How Industrial Agriculture Affects the Animal Population:
- Introduction of Harmful Chemicals to Animal Habitats
As alluded to above, practices like monoculture can be very harmful to the environment and the animals living in the area. This is because it takes a great deal of chemicals to grow one type of crop for several years—and monoculture is not a natural or organic way to grow crops. To this end, attacks by pests and diseases warrant the use of chemicals like fertilizers and pesticides. Animals will, in turn, drink water that is contaminated, leading to compromised health and death. These chemicals may also wipe out certain crops or animals that are vital to the ecosystem. As a result, animal population will naturally dwindle. Marine life continues to bear the brunt of this chemical invasion.

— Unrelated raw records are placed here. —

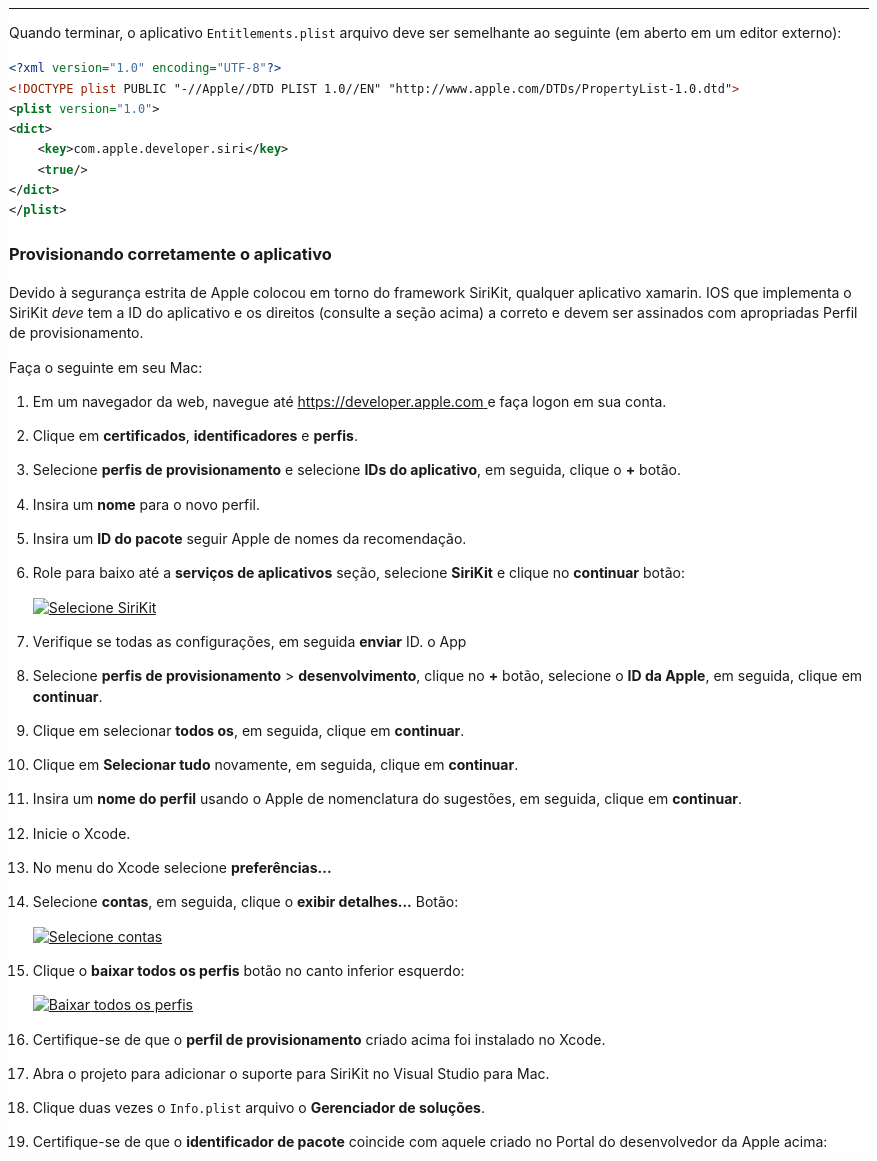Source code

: -----

Quando terminar, o aplicativo `Entitlements.plist` arquivo deve ser semelhante ao seguinte (em aberto em um editor externo):

```xml
<?xml version="1.0" encoding="UTF-8"?>
<!DOCTYPE plist PUBLIC "-//Apple//DTD PLIST 1.0//EN" "http://www.apple.com/DTDs/PropertyList-1.0.dtd">
<plist version="1.0">
<dict>
    <key>com.apple.developer.siri</key>
    <true/>
</dict>
</plist>
```

### <a name="correctly-provisioning-the-app"></a>Provisionando corretamente o aplicativo

Devido à segurança estrita de Apple colocou em torno do framework SiriKit, qualquer aplicativo xamarin. IOS que implementa o SiriKit _deve_ tem a ID do aplicativo e os direitos (consulte a seção acima) a correto e devem ser assinados com apropriadas Perfil de provisionamento.

Faça o seguinte em seu Mac:

1. Em um navegador da web, navegue até [ https://developer.apple.com ](https://developer.apple.com) e faça logon em sua conta.
2. Clique em **certificados**, **identificadores** e **perfis**.
3. Selecione **perfis de provisionamento** e selecione **IDs do aplicativo**, em seguida, clique o **+** botão.
4. Insira um **nome** para o novo perfil.
5. Insira um **ID do pacote** seguir Apple de nomes da recomendação.
6. Role para baixo até a **serviços de aplicativos** seção, selecione **SiriKit** e clique no **continuar** botão: 

    [![](implementing-sirikit-images/setup03.png "Selecione SiriKit")](implementing-sirikit-images/setup03.png#lightbox)
7. Verifique se todas as configurações, em seguida **enviar** ID. o App
8. Selecione **perfis de provisionamento** > **desenvolvimento**, clique no **+** botão, selecione o **ID da Apple**, em seguida, clique em **continuar**.
9. Clique em selecionar **todos os**, em seguida, clique em **continuar**.
10. Clique em **Selecionar tudo** novamente, em seguida, clique em **continuar**.
11. Insira um **nome do perfil** usando o Apple de nomenclatura do sugestões, em seguida, clique em **continuar**.
12. Inicie o Xcode.
13. No menu do Xcode selecione **preferências...**
14. Selecione **contas**, em seguida, clique o **exibir detalhes...** Botão: 

    [![](implementing-sirikit-images/setup04.png "Selecione contas")](implementing-sirikit-images/setup04.png#lightbox)
15. Clique o **baixar todos os perfis** botão no canto inferior esquerdo: 

    [![](implementing-sirikit-images/setup05.png "Baixar todos os perfis")](implementing-sirikit-images/setup05.png#lightbox)
16. Certifique-se de que o **perfil de provisionamento** criado acima foi instalado no Xcode.
17. Abra o projeto para adicionar o suporte para SiriKit no Visual Studio para Mac.
18. Clique duas vezes o `Info.plist` arquivo o **Gerenciador de soluções**.
18. Certifique-se de que o **identificador de pacote** coincide com aquele criado no Portal do desenvolvedor da Apple acima: 
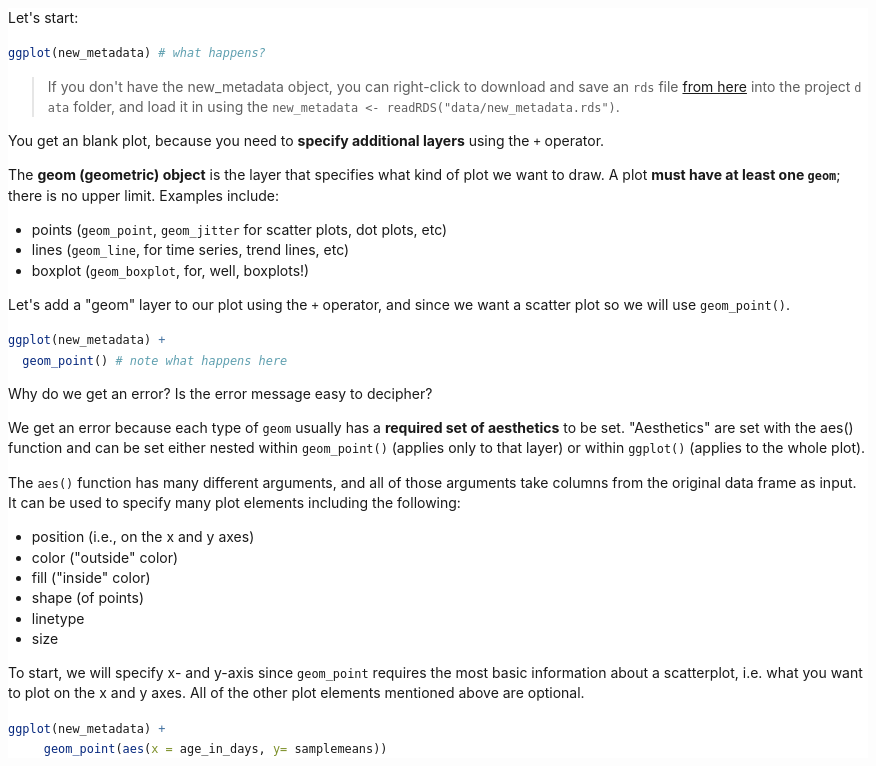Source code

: Let's start: 

```r
ggplot(new_metadata) # what happens? 
```

> If you don't have the new_metadata object, you can right-click to download and save an `rds` file [from here](https://www.dropbox.com/s/xwsaisraubghawt/new_metadata.rds?dl=1) into the project `data` folder, and load it in using the `new_metadata <- readRDS("data/new_metadata.rds")`.

You get an blank plot, because you need to **specify additional layers** using the `+` operator.

The **geom (geometric) object** is the layer that specifies what kind of plot we want to draw. A plot **must have at least one `geom`**; there is no upper limit. Examples include:

* points (`geom_point`, `geom_jitter` for scatter plots, dot plots, etc)
* lines (`geom_line`, for time series, trend lines, etc)
* boxplot (`geom_boxplot`, for, well, boxplots!)

Let's add a "geom" layer to our plot using the `+` operator, and since we want a scatter plot so we will use `geom_point()`.

```r
ggplot(new_metadata) +
  geom_point() # note what happens here
```

Why do we get an error? Is the error message easy to decipher?

We get an error because each type of `geom` usually has a **required set of aesthetics** to be set. "Aesthetics" are set with the aes() function and can be set either nested within `geom_point()` (applies only to that layer) or within `ggplot()` (applies to the whole plot).

The `aes()` function has many different arguments, and all of those arguments take columns from the original data frame as input. It can be used to specify many plot elements including the following:

* position (i.e., on the x and y axes)
* color ("outside" color)
* fill ("inside" color) 
* shape (of points)
* linetype
* size

To start, we will specify x- and y-axis since `geom_point` requires the most basic information about a scatterplot, i.e. what you want to plot on the x and y axes. All of the other plot elements mentioned above are optional.

```r
ggplot(new_metadata) +
     geom_point(aes(x = age_in_days, y= samplemeans))
```

<p align="center">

- Threat of Extinction Owing to Deforestation
At the very heart of industrial farming is the need for large chunks of land. With the demand for land increasing, humans do not hesitate to cut down forests to set up their industrial farms. Deforestation will render many animals homeless. Exotic species of animals who dwell in forests cannot survive elsewhere, and this only means a slow death. With a lack of food and skills to survive outside forest environments, more and more animals are falling victim to the effects of deforestation. The process affects a whole spectrum of animals, including birds, primates, elephants; the list goes on. Some scientists have stated that some animals become extinct even before humans have given them a name. This form of destruction is happening on all continents as industrial farms gain more ground.
- Accelerated Global Warming with Dire Consequences for Animals
Industrial farming uses a myriad of technologies and chemicals that promote global warming. To this end, greenhouse gases are contributed on a massive scale, acting as catalysts for the increasing temps. The effect is that ecosystems are no longer the same. Some crops will die, and many animals will lack food. This delicate balance is continually being tested. Animals and aquatic life simply will not survive when the conditions are not conducive, and this has led to many animal deaths. Global warming has also been characterized by famine and drought in some parts of the world. Wild animals, along with domestic ones, have been wiped out due to the lack of food in the recent times. As if this is not enough, droughts pave the way for floods, which also, in turn, drown animals. A good example is the East African drought of 2016/2017 and the subsequent flooding that has followed. Industrial agriculture has played a role in this.
- A Rise in Human-Animal Conflict
Because humans have encroached on lands that were previously animal territory to practice industrial agriculture, a constant clash has been witnessed. More and more people are competing with animals in a bid to secure food. Essentially, many animals are killed every day by human beings using weapons. This is because animals no longer have their migration paths easily accessible in their search for food. In many areas, animals will not hesitate to kill humans or any other threat they find on their way; wildlife such as lions and elephants have been greatly affected by this. Encroachment is a vice that has been sustained by humans in the search for more land to cultivate. The more lands open up for farming, the more the human population will be attracted to settle.
Is there a Way Forward?
Experts in this subject matter are doing a lot of work to bring awareness to the threat to animals brought about by industrial agriculture. One such passionate advocate on this topic is Professor Raj Patel of the University of Texas in Austin. Professor Patel gave a keynote address at the Extinction and Livestock Conference that took place in London a few weeks ago. According to Professor Patel, what is happening is nothing short of a mass extinction of various animal species. From the harm of mass monoculture in Brazil to the shrinking penguin population in South Africa, this has become a crisis.
According to this academic, the way forward is to be mindful—and become part of the solution. Professor Patel advises individuals everywhere to buy organic products that have been produced observing sustainability. It also helps to buy goods that have been cleared for fair trade. The professor further adds that all people should demand more from their employers and even the government where industrial agriculture is concerned. The good prof continues to urge humans to consider living with less material wealth as they turn from capitalistic ways. Professor Patel concludes by saying that when there is more sharing, more joy will be realized in the world.
Indeed, every person can play a crucial role in helping mitigate the problem. If animal populations continue to dwindle, this can have a ripple effect—and humans might not be spared in the process. In this respect, saving the animals could also mean that we are saving ourselves. There are many cutting-edge alternatives to producing food on a large scale without causing great suffering to the environment. Companies that engage in this form of farming have to think twice, as this practice is proving highly unsustainable going forward.